Focusing back on the main discussion about bringing c-style formatted strings to the language then, as I said before, this is perfectly feasible at the point the new parser kicks in and people need to translate their scripts to take advantage of it. The translater will be able to handle rewriting the string literals appropriately. An important thing to remember here is that we are just talking about the interpretation of the tokens in the script - the act of consuming the string literal at the lexical analysis phase will result in a value that has the appropriate content (i.e. escapes resolved) and as such causes no performance impact.
Maybe I missed something in these (to date) seven pages of posts... you're suggesting that it will be necessary to run existing scripts through a translator to bring them up to conformance with the new parser? I like this idea, even with the pain that forced translation would bring. That being the case...

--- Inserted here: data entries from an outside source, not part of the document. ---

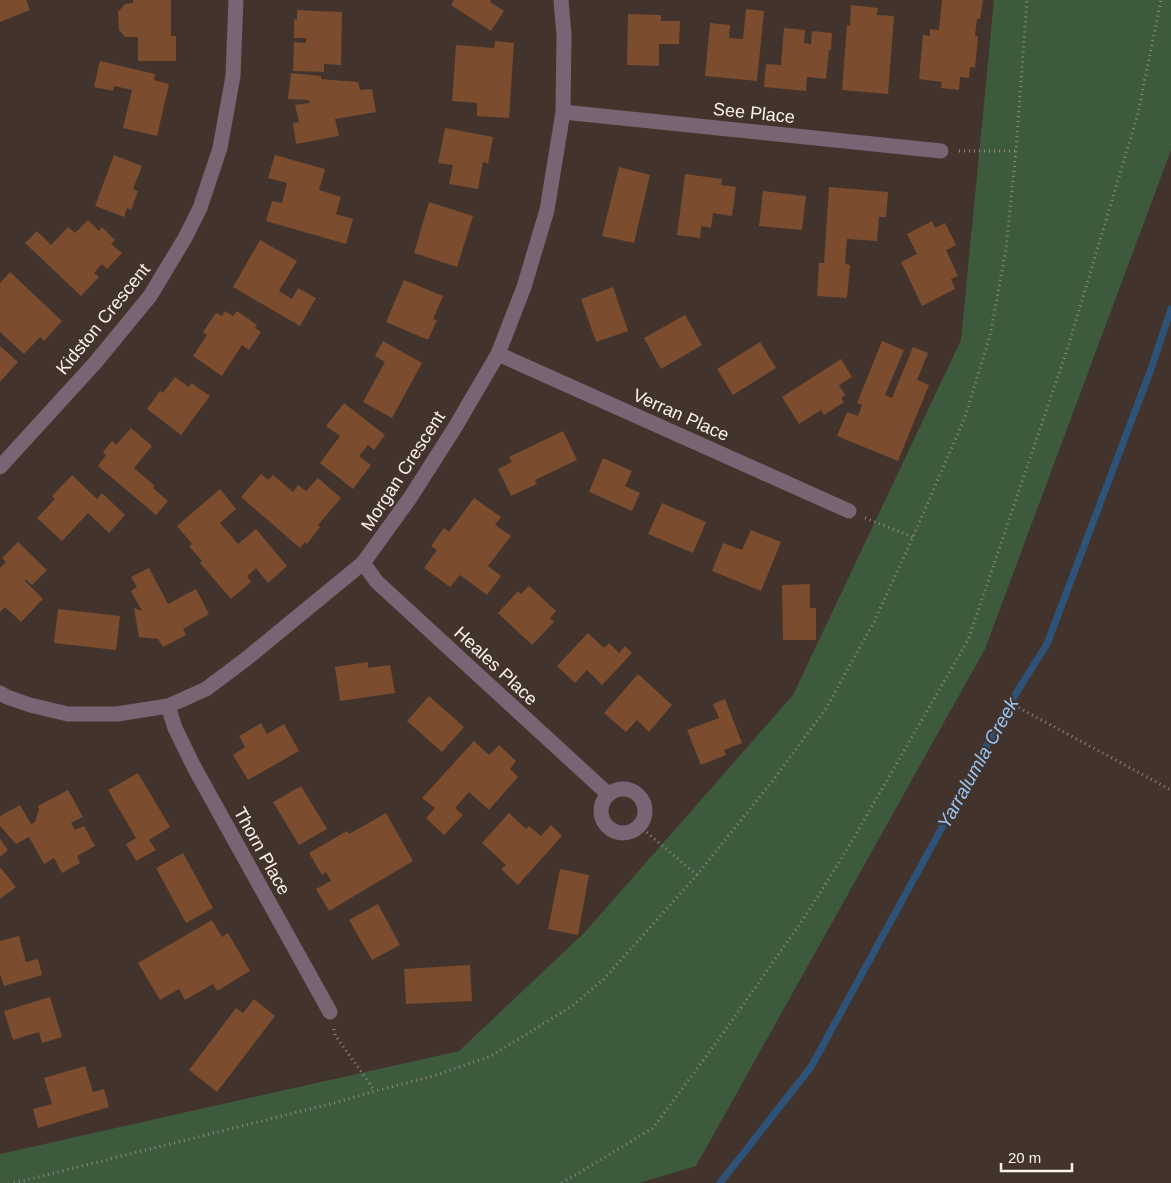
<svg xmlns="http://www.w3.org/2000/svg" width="1171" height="1183" font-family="Helvetica,sans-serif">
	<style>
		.green { fill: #3d5a3d }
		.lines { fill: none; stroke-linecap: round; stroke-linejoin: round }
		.stream { stroke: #2e5379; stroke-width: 7 }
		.building { fill: #7b4c2e }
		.path { stroke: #938781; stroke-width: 3; stroke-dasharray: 1 4; stroke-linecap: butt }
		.minor { stroke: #796473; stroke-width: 15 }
		.labels { text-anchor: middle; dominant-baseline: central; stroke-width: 4.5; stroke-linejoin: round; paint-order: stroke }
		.street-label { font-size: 18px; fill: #fbf2ed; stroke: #42342c }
		.water-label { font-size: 19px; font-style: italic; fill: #96c3f5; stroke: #42342c }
	</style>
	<rect width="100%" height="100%" fill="#42342c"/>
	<path class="green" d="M994,0H1171V150L985,649L696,1166L639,1183H0V1154L459,1051L585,932L793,695L961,340Z"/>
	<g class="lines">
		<path class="stream" d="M720,1183L811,1067L1010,703L1047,644L1151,369L1171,309"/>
	</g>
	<path class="building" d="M0,0H26L30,10L0,22Z
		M133,0H171V36H176V61H138V37H125L119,30L118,12L125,4L133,3Z
		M454,0H491L490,2L504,11L491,31L451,5Z
		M942,0H983L980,19H977L975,36H978L975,68L970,67L969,78L960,77L959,90L941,88L942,82L919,79L923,35L930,36V29L939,30Z
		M851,5L878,8L877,15L894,16L888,94L842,90L847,25L850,26Z
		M746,9L764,11L757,81L705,76L710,23L730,25L729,38L743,39Z
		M297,10L342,12L341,65L324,64V72L293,71L294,42L306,43V38H294V19L297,20Z
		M628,14L661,15V21H680L679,44H659V66L627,65Z
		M784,28L805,30L804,43L811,44L812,31L832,33L831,50H829L826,79L807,77L806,91L764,87L766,64L781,65Z
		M495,41L514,43L509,118L477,116V103L452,101L456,45L494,48Z
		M100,61L155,74L154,80L169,84L157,136L123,128L132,90L114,86L113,91L94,87Z
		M291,73L321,76V79L358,82L360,90L372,89L376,112L335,119L339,136L296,144L293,123L299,122L295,105L309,103L311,102L308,100L288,99Z
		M445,128L493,137L488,164L483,162L478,189L449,184L453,165L438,163Z
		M114,155L142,166L133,189L138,191L131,210L127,208L124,217L95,206Z
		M275,155L325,169L319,190L341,197L336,214L353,219L346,244L266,221L272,201L282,203L287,183L268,178Z
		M619,167L650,175L634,243L602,236Z
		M685,174L722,179L721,185L736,187L732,216L713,213L711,228L701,226L700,238L677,235Z
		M829,187L888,192L886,217H879L877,241L847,239L845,264L850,265L847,298L817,296L819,263H824Z
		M763,191L806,196L802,230L759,226Z
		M429,202L473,216L457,267L414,253Z
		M88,220L99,231L102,227L115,240L111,244L122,253L107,269L102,264L94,273L99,277L81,296L25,243L37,231L51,245L68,227L75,233Z
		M932,221L935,228L945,223L956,245L946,250L958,276L951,279L955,289L922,306L901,262L917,254L907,234Z
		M260,240L297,261L279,291L292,299L298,288L316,298L300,326L233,287Z
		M10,272L62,321L44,341L40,337L24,354L0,332V283Z
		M404,280L443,296L433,319L437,320L428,340L386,322Z
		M613,287L628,331L596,342L581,299Z
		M225,311L233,316L237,311L257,325L255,328L261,332L249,350L242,345L222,376L193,356L207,335L203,332L216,313L222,316Z
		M685,315L702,345L661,369L644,338Z
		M383,341L422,363L392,418L363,402L385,362L375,356Z
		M882,341L904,350L885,395L892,398L913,347L928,353L917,380L929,385L898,461L837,436L847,412L858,416L862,405L857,403Z
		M760,342L776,368L733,395L717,369Z
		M0,346L18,362L0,382Z
		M841,359L852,377L839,385L845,395L841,398L844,402L824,415L821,410L799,424L782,397Z
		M175,377L189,387L191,383L210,396L181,435L147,409L160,391L163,393Z
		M344,403L385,435L374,450L368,445L359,456L371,465L353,489L320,463L340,436L326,426Z
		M131,428L152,446L134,468L155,486L153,488L168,501L156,515L98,466L106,455L103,452L112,441L116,445Z
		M563,431L577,460L535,480L537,484L511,496L498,469L512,462L509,457Z
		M603,458L632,471L625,486L640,493L632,511L589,492Z
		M261,474L268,480L273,475L293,492L298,485L306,491L318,478L341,498L318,525L320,527L307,544L305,542L300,548L241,497Z
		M72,475L97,499L102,493L125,515L109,533L88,513L62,541L37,518L55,499L52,496Z
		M220,489L236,509L220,523L238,544L256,529L287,566L268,583L256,568L247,576L251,582L231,599L200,563L202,561L189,546L192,544L177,526Z
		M474,498L501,517L495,525L511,536L488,566L501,576L487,595L460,575L450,587L424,568L437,550L431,546L444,528L449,532Z
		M662,503L706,522L693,553L648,534Z
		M751,530L781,542L761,591L712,571L723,543L742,550Z
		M18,542L47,570L32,585L26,579L25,581L43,599L21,622L5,607L0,612V568L6,562L2,558Z
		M149,568L168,604L196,589L209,614L183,629L186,635L163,647L158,639L139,637L134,608L142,611L131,591L137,587L131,577Z
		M810,584V608H816V640H783L782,585Z
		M529,586L556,611L550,618L554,622L532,645L498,613L518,591L521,594Z
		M58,609L120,616L116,650L54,643Z
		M588,633L604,648L609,643L619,653L625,646L632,653L602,685L587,670L575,683L557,666Z
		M368,662V668L390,665L395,693L340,701L335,667Z
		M638,674L672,705L649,732L637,720L626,732L604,713Z
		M429,696L464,727L442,752L407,721Z
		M725,699L742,743L724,750L726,755L701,765L687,730L719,718L713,704Z
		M261,723L267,734L284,724L299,751L248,780L233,755L245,747L239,736Z
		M474,741L489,755L499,745L516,761L510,769L518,777L489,810L469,792L455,808L463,815L444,835L426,818L435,808L422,798Z
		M138,773L170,827L149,840L156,850L136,861L126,844L136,838L108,790Z
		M301,786L327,829L299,845L273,802Z
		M68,790L83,817L71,823L75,830L84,826L95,846L77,856L80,863L62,873L54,858L44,864L29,837L16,844L0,826V816L20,805L31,824L35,822L39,809L38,806Z
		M386,813L413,861L329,911L316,889L331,881L326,872L322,875L309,853L347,831L349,834Z
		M509,813L526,829L529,826L541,836L551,825L562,836L518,885L501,869L506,865L482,843Z
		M0,839L8,850L0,857Z
		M183,853L213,908L186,923L156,868Z
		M0,867L16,887L0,899Z
		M560,869L589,875L578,935L548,929Z
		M378,904L400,945L372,960L349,920Z
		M212,920L222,937L228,933L250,971L217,991L213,984L185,1000L179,989L160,1000L138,963Z
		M19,936L26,962L38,959L42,975L4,986L0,974V941Z
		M470,965L472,1001L406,1004L404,969Z
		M50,997L62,1037L42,1043L39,1032L13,1040L4,1011Z
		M254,999L275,1016L217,1092L189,1070L236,1008L243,1013Z
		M85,1066L93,1092L104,1089L109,1107L38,1128L33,1109L52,1104L44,1078Z"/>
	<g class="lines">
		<path class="path" d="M959,151H1016
			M865,518L913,537
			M1010,703L1171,790
			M639,826L697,875
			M334,1029L335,1035L375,1091
			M14,1183L338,1102L375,1091L430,1077L491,1056L572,1006L604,979L697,875L774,779L825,710L874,622L913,537L965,417L990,336L1006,249L1016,151L1027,0
			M562,1183L653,1128L719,1039L804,918L845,853L968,640L1069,344L1138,113L1161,0"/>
		<path class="minor" d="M563,112L941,151
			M498,354L849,511
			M0,467L95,363L150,296L185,238L200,208L220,148L233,76L236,0
			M363,563L377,582L608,794
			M0,693L7,697L30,705L68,714H117L168,706L206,689L246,659L363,563L410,498L454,429L498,354L524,287L547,210L563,112L564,35L561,0
			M168,706L175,728L194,767L330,1012
			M601 811a22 22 0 1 1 44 0a22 22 0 1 1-44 0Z"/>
	</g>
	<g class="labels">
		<g class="street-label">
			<text transform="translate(754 113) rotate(6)">See Place</text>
			<text transform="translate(103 319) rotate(-51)">Kidston Crescent</text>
			<text transform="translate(681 415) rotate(24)">Verran Place</text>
			<text transform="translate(403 471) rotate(-57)">Morgan Crescent</text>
			<text transform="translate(496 666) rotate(43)">Heales Place</text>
			<text transform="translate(262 851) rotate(61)">Thorn Place</text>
		</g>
		<g class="water-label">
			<text transform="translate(978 763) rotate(-61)">Yarralumla Creek</text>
		</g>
	</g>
	<path d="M1001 1163v8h71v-8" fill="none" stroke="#fbf2ed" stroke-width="2.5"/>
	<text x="1008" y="1163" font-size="15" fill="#fbf2ed" stroke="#42342c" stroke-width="4" paint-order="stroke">20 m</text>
</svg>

There are two issues here: readability and compatibility.
The two approaches that I prefer, agnostic quotes and c-style character escaping, both fail the backward-compatibility test separately or together if no translation of current scripts is involved. But taken together I think they improve readability.
The forced use of the "format" command is backward-compatible with current syntax but at a loss of readability.
Same with the "@" syntax, which has, I think, the added drawback of repurposing an existing operator.
Is there a way to mark scripts as having been translated, i.e., set a custom property or something that says "this script was made using a previous version of the engine and has now been updated for the new string syntax"? If so, then the translation could be automatic and behind the scenes.